I've seen people actively go into their Git configs, to rename the default branch from `main` to `master`.
Makes sense if the source forge that you push to acts funny with anything other than `main`, but I've seen some people use nothing but GitHub, and GitHub doesn't care.
Edit: I have no idea why Git initializes to `main` by default on my laptop. I don't recall having changed that, but I could have. I just don't remember.
GitHub is the only one who changes it to main and really in my expiernce no one every starts the repo on github itself unless they are a amateur without much programming expiernce. Most use the git client and it still uses master. So the vast majority of repos i see are still on master, even new ones.
I myself always go with master because its the git default therefore the closest thing I can see to a standard, so i will make sure as a rule all repos in my org must be "master" until git changes it as the standard and then we will follow whatever the industry standard is according to git tool.
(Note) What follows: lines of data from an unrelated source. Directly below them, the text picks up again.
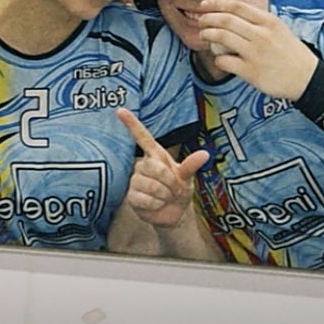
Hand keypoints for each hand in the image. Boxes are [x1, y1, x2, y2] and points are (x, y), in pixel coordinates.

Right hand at [115, 108, 207, 227]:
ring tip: (166, 198)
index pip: (141, 137)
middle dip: (169, 181)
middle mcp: (142, 165)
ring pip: (149, 185)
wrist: (174, 214)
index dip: (131, 124)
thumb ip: (191, 165)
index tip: (119, 110)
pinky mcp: (131, 196)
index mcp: (155, 155)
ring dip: (164, 195)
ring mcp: (135, 180)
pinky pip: (144, 198)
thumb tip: (204, 154)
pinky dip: (156, 204)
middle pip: (152, 167)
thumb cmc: (179, 190)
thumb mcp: (187, 177)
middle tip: (175, 189)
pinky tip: (157, 205)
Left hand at [198, 0, 317, 100]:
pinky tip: (219, 58)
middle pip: (226, 20)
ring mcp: (255, 53)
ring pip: (222, 37)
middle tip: (201, 20)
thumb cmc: (291, 52)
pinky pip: (225, 61)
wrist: (306, 78)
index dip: (217, 3)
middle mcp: (261, 35)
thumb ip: (259, 21)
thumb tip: (233, 13)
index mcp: (269, 21)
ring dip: (208, 35)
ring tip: (204, 35)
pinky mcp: (251, 72)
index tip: (205, 4)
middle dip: (208, 18)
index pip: (237, 6)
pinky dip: (217, 58)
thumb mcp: (279, 29)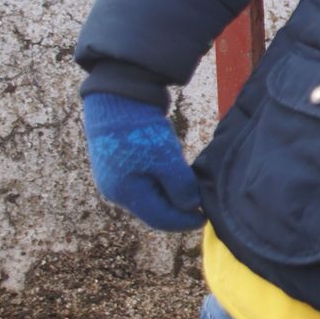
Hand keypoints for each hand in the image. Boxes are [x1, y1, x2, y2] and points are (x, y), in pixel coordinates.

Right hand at [82, 93, 204, 231]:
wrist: (117, 96)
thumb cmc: (141, 131)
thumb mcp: (167, 161)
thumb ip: (180, 188)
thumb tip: (191, 207)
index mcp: (125, 194)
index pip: (159, 220)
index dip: (184, 222)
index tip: (205, 219)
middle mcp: (115, 190)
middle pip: (153, 210)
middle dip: (177, 209)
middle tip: (201, 204)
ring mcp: (114, 177)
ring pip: (149, 195)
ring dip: (170, 194)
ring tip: (190, 188)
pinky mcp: (118, 162)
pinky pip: (144, 181)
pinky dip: (161, 181)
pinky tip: (174, 173)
@freemo I guess `main` being default is a macOS thing
I may be wrong.
I don't recall ever having changed that.
@manlycoffee if you create the repo on github itself and ask it to create the intial commit it will use main. If you use gitlab it will use master, if you create it with `git init` on mac or linux or windows it will be master.
Oh and if you always seem to get the main default in git on mac thats cause at one point you or something added it to your config
git config --list
Yeah, macOS has `main` the default, depending from where you install Git.
From Homebrew, it's master, but Xcode Command Line Tools, the default is main.